REQUIREMENTS:
How many of the lines below contain the string "copy", with uppercase and lowercase treated as different? Reply with the number alone.

## Begin

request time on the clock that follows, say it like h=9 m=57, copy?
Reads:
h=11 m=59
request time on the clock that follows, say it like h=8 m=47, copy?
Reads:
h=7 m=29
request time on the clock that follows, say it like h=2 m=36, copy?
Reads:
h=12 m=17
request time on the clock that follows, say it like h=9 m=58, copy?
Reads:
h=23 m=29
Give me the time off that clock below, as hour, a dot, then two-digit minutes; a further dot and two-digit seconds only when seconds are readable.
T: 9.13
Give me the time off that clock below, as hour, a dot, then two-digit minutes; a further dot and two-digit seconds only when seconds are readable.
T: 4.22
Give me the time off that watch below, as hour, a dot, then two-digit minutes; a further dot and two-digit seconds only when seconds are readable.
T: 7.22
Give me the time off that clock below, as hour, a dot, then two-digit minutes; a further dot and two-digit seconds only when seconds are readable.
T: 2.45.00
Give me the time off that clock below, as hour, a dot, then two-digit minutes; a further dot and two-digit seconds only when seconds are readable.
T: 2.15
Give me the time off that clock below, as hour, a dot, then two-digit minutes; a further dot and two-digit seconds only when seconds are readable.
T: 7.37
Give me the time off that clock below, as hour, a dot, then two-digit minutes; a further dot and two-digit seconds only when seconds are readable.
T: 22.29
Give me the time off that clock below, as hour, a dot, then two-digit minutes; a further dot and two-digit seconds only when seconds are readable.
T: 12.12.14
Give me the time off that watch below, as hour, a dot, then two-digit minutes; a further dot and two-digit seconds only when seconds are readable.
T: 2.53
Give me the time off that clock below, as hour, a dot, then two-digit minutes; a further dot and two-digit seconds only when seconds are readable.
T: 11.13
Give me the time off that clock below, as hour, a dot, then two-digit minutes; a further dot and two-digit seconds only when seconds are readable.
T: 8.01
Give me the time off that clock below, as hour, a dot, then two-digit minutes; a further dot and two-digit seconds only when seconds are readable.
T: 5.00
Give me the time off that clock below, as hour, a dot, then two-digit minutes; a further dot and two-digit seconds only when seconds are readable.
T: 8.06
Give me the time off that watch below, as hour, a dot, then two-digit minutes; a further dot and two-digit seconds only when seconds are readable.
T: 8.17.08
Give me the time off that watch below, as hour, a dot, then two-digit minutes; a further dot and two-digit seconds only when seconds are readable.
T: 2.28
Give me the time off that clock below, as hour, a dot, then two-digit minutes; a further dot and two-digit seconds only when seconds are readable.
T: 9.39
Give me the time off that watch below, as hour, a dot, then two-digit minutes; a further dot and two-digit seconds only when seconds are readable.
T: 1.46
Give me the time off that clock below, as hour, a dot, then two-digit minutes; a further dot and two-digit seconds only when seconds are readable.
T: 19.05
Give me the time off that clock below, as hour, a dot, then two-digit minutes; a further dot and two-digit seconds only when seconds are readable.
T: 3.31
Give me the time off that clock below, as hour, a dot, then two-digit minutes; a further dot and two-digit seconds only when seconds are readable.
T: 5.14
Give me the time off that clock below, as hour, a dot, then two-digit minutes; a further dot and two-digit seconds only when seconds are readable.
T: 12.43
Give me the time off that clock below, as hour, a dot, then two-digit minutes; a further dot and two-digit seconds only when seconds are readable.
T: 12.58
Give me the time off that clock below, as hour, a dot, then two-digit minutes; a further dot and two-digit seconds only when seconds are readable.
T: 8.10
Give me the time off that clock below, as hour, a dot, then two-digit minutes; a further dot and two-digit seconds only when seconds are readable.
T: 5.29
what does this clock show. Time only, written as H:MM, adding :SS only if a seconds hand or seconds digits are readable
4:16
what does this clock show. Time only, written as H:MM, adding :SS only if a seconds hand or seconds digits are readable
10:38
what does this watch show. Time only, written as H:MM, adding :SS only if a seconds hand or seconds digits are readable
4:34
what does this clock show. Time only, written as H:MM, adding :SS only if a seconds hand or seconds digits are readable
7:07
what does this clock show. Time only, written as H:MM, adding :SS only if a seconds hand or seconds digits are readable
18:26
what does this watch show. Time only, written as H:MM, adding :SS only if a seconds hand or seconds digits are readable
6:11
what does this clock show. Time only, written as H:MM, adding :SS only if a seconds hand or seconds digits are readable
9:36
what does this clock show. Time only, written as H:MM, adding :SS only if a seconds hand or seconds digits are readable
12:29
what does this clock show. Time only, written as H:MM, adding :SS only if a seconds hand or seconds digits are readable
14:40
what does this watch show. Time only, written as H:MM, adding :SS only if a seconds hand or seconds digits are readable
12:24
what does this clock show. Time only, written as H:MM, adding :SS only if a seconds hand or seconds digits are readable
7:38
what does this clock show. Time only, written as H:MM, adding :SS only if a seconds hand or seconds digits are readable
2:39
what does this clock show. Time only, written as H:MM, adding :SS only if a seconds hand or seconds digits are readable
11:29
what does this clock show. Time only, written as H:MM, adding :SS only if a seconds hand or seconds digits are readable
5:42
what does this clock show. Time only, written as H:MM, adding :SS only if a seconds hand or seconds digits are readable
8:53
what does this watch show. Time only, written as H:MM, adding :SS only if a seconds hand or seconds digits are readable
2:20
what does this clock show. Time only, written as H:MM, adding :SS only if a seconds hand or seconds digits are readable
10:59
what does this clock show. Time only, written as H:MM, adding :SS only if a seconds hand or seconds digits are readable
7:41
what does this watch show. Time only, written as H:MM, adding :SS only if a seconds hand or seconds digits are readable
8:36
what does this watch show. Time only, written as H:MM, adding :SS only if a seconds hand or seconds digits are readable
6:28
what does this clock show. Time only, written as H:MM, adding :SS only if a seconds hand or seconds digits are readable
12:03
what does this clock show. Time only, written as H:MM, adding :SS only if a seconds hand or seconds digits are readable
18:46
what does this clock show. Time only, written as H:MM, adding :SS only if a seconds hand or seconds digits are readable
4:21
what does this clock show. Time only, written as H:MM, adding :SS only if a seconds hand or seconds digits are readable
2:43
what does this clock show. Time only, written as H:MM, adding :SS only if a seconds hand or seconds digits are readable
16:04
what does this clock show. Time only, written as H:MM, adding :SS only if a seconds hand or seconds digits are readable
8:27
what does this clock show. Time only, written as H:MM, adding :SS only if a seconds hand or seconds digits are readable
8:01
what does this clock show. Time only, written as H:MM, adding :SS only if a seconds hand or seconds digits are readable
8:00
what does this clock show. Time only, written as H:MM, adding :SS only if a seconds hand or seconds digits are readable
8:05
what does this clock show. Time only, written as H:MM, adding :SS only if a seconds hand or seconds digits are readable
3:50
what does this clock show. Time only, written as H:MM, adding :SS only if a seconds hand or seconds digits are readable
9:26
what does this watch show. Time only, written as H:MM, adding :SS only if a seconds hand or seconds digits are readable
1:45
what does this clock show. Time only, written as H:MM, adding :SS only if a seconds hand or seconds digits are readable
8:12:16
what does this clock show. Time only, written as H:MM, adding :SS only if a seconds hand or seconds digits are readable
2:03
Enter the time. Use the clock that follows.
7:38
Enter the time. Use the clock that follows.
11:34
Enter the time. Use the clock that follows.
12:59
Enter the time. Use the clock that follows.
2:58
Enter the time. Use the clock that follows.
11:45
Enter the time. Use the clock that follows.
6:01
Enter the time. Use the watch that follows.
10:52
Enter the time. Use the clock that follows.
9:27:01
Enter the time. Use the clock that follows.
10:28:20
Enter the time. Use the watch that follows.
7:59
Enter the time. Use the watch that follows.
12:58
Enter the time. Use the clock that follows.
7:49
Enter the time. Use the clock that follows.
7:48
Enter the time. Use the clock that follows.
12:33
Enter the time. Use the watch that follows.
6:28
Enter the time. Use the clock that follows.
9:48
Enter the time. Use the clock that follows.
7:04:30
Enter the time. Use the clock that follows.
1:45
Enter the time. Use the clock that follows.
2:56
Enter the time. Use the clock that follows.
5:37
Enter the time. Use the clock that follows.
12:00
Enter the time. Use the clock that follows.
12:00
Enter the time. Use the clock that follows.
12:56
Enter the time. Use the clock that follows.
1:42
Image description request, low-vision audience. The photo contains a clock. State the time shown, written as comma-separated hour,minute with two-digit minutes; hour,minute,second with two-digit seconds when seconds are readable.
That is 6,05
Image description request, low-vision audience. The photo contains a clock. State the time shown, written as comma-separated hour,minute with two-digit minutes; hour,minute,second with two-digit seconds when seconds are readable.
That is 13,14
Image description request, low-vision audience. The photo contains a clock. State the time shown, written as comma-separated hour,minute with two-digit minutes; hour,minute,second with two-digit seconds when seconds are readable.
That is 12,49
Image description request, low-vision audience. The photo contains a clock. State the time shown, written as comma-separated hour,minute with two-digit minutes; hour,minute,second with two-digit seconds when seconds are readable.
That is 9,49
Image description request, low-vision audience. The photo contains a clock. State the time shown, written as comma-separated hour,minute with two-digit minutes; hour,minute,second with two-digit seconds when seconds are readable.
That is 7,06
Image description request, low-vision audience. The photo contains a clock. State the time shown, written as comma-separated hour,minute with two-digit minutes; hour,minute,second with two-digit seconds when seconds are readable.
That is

## End

FINISHED TASK:
4